Lisa Rothhardt kommt als Jenny Hill eine wichtige Schlüsselfunktion zu, die sie mit einfühlsamer Darstellung umsetzt. Will hegt den Verdacht, Edward sei fremdgegangen. Jenny kann dies entkräften und ermöglicht Will dadurch die Annäherung an seinen Vater. In der Fantasiewelt erscheint Jenny als Hexe und lebt mit dem fast aggressiven Gesangssolo wohl auch ihre Trauer darüber aus, Edward nie für sich gewonnen zu haben. Lisa Rothhardt gefällt in der "Witch Sequence" mit rockiger Stimme, von der man gerne noch mehr gehört hätte. Auch angesichts der Leistungen der übrigen Cast mag man kaum glauben, dass auf der Bühne Künstler stehen, die noch in Ausbildung sind oder diese eben erst beendet haben. Ausgesprochen engagiert wird jede noch so kleine Rolle ausgefüllt.
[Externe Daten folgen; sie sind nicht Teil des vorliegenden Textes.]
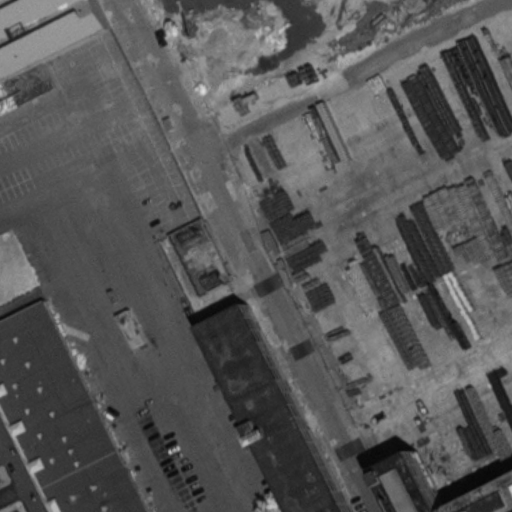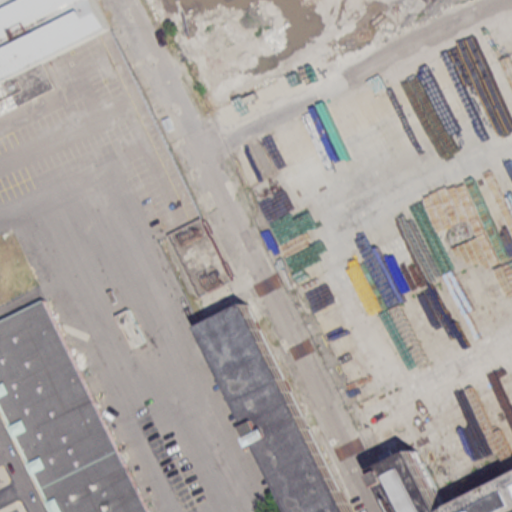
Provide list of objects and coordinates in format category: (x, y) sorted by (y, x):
building: (44, 34)
building: (38, 44)
building: (23, 92)
building: (423, 96)
parking lot: (98, 137)
road: (367, 137)
road: (54, 195)
road: (336, 234)
road: (247, 255)
building: (202, 263)
building: (130, 327)
road: (176, 344)
road: (423, 389)
building: (275, 413)
building: (61, 415)
building: (62, 418)
building: (333, 434)
parking lot: (2, 477)
road: (15, 478)
building: (438, 491)
road: (10, 492)
parking lot: (19, 510)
Ulli Kremers gelungen typisierenden Kostüme liefern die optische Basis für die sehr überzeugende Ensembleleistung: Hexen in Grün-Schwarz, Glittergirls in Stars and Stripes, Cowboys in Country-Karo. Ganz besonders ins Auge fallen die detailverliebten Gewänder der Zirkusleute in schwarz, weiß und rot. In der Zirkusszene kommt auch Artist David Pereira zum Einsatz, der schon im Cirque de Soleil auftrat und an von der Decke hängenden Bändern, den sog. Strapaten, mit unglaublicher Körperbeherrschung das Publikum in atemloses Staunen versetzt. Ein gelungener Einfall, denn so werden die Besucher unmittelbar ins Geschehen integriert, was das Gesamterlebnis zusätzlich intensiviert.
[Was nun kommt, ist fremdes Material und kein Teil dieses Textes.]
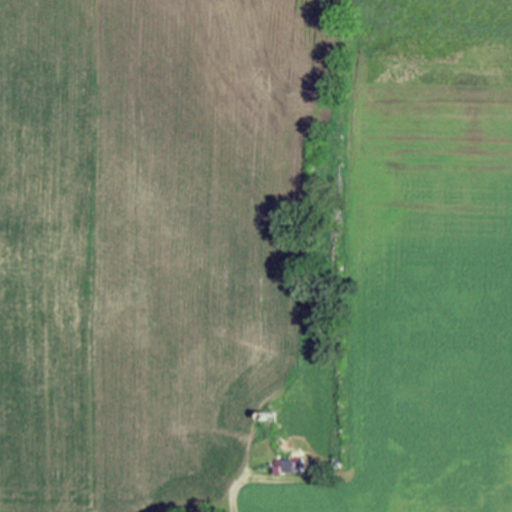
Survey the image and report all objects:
building: (300, 440)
Ebenfalls in Amos Calloways (prima: Johannes Osenberg) Zirkus engagiert wird Karl, der Riese. "Hat schon jemand versucht, mit ihm zu reden?" fragt Edward die Dorfbewohner, die den Riesen aus Angst jagen wollen. Mit einer durch Hall und künstliche Tiefe verfremdeten Stimme macht Robert Lankester schnell klar, dass Karl zwar anders, aber weder gefährlich noch dumm ist.
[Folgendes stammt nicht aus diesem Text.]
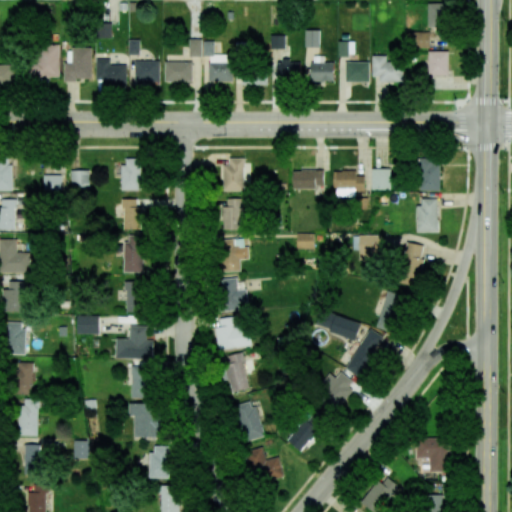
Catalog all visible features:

Dies ist ein Beispiel für die Freiheit, die das Kreativteam dem Publikum lässt: Alles wird ermöglicht, aber nichts erzwungen. Weder muss man sich mit gesellschaftskritischen Aspekten befassen, noch mit psychologischen Deutungen der Charaktere. "Big Fish" funktioniert auch einfach nur beim entspannten Genießen. Wer sich aber auf die poetische Tiefe der Geschichte einlassen möchte, wird Edward Blooms Lebensphilosophie erspüren, mit einem unbestimmten Glücksgefühl den Saal verlassen und vielleicht einen Teil der ganz besonderen Magie dieses Musicals in den eigenen Alltag mitnehmen. Und was könnte Theater Schöneres bewirken?